* Exercise description
Which lines in the records below contain the word "estate"? Return each of them.

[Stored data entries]
>>

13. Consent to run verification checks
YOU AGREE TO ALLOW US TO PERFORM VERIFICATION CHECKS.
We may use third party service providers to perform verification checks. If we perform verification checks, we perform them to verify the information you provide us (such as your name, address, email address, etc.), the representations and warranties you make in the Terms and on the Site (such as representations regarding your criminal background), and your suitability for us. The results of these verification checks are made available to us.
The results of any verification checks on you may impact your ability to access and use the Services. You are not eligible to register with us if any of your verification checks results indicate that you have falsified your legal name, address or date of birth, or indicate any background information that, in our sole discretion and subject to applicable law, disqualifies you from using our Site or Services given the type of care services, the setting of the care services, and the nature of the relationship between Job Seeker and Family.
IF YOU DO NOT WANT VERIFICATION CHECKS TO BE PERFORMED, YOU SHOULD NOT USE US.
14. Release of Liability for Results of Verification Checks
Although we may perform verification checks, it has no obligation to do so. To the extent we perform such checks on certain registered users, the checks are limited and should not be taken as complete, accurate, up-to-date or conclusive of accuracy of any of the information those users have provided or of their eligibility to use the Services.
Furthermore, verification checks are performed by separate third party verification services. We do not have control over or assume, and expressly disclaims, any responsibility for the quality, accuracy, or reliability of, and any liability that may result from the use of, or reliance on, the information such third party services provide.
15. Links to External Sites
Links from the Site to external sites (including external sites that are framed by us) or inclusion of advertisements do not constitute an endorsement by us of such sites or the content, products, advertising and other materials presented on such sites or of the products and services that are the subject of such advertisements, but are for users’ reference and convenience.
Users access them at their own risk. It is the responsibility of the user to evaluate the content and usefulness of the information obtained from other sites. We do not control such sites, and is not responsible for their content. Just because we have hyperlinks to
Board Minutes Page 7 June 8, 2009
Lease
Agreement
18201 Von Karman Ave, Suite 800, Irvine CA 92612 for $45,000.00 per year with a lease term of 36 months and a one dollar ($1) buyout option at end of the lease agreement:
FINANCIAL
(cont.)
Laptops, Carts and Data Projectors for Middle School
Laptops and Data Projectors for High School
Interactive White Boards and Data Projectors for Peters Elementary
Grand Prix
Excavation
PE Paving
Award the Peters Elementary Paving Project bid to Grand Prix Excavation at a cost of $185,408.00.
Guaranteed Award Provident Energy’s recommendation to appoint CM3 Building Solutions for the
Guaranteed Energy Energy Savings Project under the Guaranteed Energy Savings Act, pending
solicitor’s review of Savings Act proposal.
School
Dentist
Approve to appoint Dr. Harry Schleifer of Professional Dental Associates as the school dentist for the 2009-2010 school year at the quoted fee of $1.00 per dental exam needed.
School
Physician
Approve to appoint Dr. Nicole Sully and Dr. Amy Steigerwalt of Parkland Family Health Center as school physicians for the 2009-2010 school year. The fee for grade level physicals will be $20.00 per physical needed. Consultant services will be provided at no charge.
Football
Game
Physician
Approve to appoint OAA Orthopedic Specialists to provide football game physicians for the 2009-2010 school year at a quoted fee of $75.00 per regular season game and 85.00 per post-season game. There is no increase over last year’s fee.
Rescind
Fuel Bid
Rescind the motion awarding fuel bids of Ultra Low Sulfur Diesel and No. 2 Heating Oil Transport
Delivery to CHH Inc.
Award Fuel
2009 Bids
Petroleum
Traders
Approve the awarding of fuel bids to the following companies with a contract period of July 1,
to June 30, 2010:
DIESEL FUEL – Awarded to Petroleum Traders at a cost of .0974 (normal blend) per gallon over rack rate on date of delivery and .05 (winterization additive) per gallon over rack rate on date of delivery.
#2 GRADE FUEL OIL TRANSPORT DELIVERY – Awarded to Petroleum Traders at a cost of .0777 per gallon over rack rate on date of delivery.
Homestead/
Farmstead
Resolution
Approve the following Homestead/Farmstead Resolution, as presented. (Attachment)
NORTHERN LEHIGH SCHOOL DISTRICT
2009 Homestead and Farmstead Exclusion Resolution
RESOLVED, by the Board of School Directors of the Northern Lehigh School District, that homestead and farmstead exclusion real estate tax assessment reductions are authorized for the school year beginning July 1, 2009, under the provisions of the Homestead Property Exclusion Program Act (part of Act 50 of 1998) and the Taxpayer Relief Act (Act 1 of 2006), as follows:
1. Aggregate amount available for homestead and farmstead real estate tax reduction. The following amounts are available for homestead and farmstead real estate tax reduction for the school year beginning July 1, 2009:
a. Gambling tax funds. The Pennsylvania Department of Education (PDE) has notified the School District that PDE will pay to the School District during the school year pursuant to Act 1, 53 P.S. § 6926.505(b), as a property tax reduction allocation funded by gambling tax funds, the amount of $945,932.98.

<<

* Answer space
RESOLVED, by the Board of School Directors of the Northern Lehigh School District, that homestead and farmstead exclusion real estate tax assessment reductions are authorized for the school year beginning July 1, 2009, under the provisions of the Homestead Property Exclusion Program Act (part of Act 50 of 1998) and the Taxpayer Relief Act (Act 1 of 2006), as follows:
1. Aggregate amount available for homestead and farmstead real estate tax reduction. The following amounts are available for homestead and farmstead real estate tax reduction for the school year beginning July 1, 2009:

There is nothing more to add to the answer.